- _Aim of the exercise_
When you reach the line with "left wrist: (840, 758)" in the listing below, transcribe it and each line after it up to and including the line with "right knee: (756, 785)", exactly and with nothing else.
*** Block opens ***
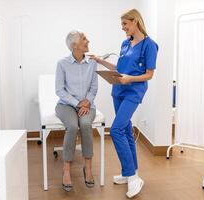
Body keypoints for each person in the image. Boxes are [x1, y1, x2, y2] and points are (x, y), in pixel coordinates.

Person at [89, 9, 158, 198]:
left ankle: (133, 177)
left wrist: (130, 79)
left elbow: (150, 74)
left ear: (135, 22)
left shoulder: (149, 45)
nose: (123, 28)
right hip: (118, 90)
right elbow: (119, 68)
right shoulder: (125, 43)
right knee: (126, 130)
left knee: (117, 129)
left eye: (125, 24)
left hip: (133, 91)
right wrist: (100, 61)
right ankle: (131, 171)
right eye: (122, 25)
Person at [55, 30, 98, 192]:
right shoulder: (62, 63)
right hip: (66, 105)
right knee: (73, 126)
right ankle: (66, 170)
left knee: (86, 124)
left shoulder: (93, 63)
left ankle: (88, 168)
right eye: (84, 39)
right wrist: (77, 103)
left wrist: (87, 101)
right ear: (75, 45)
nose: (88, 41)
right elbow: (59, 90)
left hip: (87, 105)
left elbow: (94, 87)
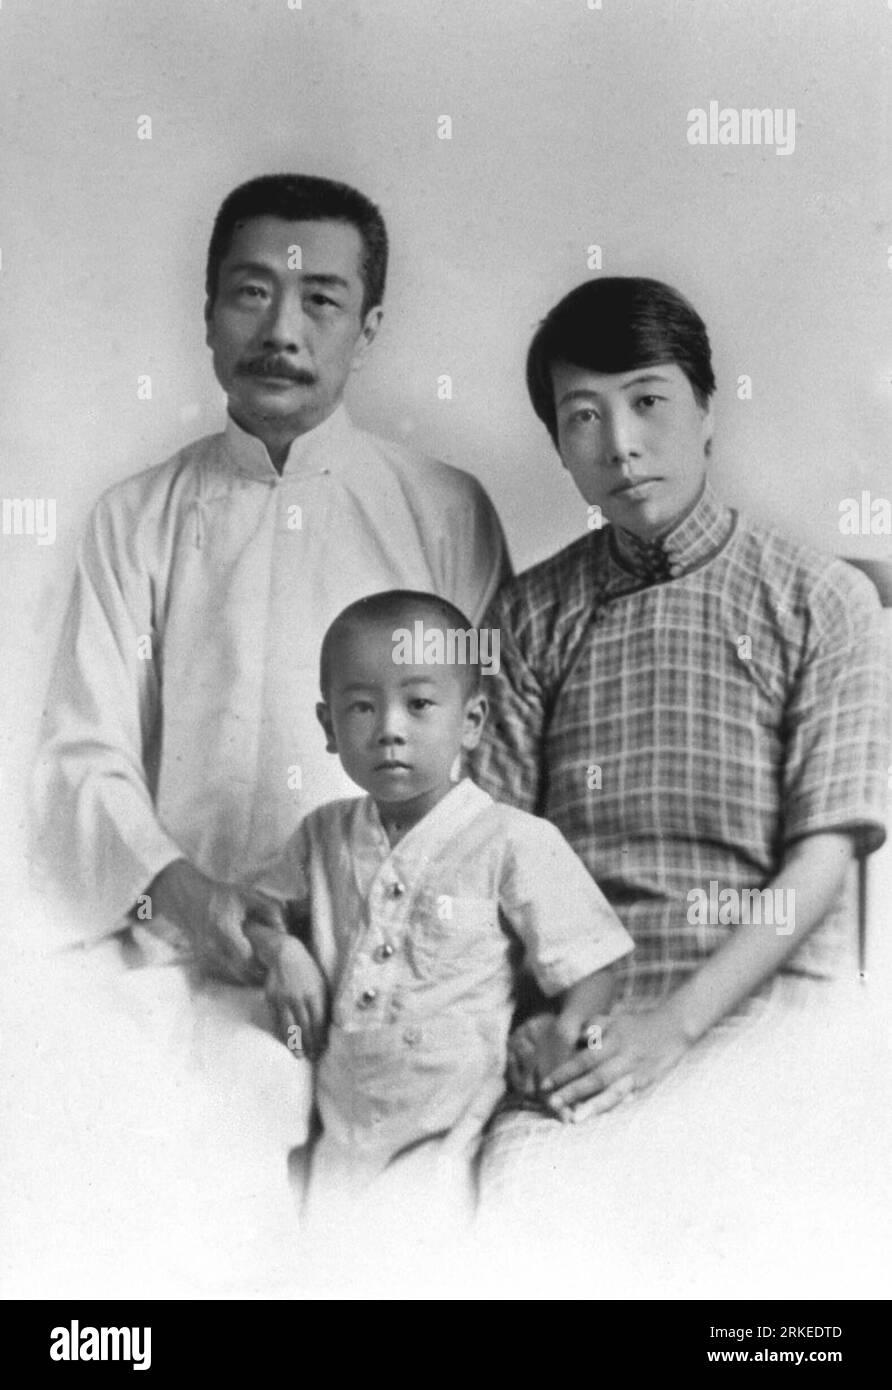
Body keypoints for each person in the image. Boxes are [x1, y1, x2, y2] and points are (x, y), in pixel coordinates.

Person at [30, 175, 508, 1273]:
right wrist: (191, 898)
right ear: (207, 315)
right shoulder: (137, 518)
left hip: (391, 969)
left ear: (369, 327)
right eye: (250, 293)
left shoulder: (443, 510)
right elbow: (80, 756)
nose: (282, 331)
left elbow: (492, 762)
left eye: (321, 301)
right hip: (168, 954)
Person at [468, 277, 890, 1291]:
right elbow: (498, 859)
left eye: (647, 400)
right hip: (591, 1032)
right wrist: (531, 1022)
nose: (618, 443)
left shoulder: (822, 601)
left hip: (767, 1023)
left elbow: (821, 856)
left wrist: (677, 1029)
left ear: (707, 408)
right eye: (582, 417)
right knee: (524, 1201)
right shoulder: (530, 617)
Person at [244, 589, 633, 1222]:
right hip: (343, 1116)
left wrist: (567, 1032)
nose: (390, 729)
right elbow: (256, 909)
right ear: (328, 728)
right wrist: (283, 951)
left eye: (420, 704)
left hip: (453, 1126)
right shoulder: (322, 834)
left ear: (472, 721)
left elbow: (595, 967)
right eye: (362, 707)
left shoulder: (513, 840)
*** Block closes ***
*** Block opens ***
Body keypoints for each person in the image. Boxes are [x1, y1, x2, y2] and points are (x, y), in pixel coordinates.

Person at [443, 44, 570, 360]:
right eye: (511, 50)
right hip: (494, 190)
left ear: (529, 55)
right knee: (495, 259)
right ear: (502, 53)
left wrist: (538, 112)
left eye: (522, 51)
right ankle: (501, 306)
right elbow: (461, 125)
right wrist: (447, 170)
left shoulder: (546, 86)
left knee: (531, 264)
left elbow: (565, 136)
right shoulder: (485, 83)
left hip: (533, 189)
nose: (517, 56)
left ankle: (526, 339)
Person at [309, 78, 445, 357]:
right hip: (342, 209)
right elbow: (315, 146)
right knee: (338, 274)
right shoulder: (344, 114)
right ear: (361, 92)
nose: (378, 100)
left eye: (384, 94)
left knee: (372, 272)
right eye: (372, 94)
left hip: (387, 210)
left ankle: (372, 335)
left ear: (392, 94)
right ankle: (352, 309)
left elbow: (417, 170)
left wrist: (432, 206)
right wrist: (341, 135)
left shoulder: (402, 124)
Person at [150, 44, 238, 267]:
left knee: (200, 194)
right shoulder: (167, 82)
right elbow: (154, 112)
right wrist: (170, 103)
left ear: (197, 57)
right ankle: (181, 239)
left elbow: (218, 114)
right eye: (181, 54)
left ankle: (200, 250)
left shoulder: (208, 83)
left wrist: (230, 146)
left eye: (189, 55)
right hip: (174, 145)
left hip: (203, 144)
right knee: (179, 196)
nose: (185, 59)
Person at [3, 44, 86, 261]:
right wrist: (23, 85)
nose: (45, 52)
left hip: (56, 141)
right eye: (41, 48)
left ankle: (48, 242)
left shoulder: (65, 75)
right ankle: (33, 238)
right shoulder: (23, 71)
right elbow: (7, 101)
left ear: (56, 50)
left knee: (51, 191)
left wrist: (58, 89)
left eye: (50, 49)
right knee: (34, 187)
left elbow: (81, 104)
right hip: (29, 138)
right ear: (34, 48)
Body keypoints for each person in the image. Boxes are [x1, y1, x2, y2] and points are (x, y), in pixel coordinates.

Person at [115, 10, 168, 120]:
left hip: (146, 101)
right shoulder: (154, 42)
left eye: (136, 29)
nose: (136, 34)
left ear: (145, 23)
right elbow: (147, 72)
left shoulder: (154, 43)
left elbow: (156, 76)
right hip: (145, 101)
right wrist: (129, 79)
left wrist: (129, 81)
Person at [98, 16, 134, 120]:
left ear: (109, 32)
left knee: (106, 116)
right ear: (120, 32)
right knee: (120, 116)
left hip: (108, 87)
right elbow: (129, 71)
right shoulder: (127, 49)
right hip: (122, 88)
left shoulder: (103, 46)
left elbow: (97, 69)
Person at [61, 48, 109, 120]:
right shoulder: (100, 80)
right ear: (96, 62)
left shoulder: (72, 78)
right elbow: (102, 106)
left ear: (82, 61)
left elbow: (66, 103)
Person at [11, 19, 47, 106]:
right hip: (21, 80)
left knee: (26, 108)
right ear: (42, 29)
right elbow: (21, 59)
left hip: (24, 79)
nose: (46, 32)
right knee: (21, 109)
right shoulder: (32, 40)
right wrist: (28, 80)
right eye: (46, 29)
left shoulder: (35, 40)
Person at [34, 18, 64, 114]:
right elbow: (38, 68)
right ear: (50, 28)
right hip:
*** Block closes ***
*** Block opens ***
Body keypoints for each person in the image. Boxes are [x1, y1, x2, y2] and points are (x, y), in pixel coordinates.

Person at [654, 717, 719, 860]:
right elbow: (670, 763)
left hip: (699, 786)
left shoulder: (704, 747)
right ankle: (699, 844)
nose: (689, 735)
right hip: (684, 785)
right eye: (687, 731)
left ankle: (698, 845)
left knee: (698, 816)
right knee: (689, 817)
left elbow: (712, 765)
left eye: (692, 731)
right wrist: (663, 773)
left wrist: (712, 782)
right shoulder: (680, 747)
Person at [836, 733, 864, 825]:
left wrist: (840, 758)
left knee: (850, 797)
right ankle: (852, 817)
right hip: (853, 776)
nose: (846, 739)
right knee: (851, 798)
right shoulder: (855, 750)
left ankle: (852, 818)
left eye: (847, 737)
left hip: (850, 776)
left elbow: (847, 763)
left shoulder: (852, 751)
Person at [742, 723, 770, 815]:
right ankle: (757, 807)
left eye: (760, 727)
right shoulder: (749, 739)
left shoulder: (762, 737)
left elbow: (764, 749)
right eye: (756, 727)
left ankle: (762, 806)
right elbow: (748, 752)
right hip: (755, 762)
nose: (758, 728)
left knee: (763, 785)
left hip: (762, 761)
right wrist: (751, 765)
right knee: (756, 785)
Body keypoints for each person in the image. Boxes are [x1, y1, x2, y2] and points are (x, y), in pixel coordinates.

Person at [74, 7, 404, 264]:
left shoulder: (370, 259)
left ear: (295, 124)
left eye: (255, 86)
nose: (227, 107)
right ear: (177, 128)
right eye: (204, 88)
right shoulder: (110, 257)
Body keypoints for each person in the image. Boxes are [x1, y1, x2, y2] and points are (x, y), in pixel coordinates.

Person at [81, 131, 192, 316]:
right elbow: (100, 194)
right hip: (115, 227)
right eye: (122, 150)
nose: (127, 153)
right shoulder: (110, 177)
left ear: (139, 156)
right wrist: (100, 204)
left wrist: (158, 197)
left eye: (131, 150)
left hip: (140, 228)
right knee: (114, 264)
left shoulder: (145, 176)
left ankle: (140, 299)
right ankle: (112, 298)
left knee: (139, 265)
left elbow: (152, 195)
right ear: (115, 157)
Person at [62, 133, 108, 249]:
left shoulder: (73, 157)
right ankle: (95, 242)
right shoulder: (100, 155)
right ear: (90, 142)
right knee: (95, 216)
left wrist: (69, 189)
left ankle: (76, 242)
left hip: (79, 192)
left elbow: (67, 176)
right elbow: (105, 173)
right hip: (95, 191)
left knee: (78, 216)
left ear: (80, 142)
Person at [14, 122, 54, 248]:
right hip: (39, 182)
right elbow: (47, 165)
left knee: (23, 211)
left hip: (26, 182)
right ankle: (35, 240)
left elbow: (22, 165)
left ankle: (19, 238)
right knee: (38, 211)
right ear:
*** Block closes ***
- _Response_
left wrist: (840, 758)
left knee: (850, 797)
right ankle: (852, 817)
right hip: (853, 776)
nose: (846, 739)
right knee: (851, 798)
right shoulder: (855, 750)
left ankle: (852, 818)
left eye: (847, 737)
left hip: (850, 776)
left elbow: (847, 763)
left shoulder: (852, 751)
Person at [742, 723, 770, 815]:
right ankle: (757, 807)
left eye: (760, 727)
right shoulder: (749, 739)
left shoulder: (762, 737)
left elbow: (764, 749)
right eye: (756, 727)
left ankle: (762, 806)
right elbow: (748, 752)
right hip: (755, 762)
nose: (758, 728)
left knee: (763, 785)
left hip: (762, 761)
right wrist: (751, 765)
right knee: (756, 785)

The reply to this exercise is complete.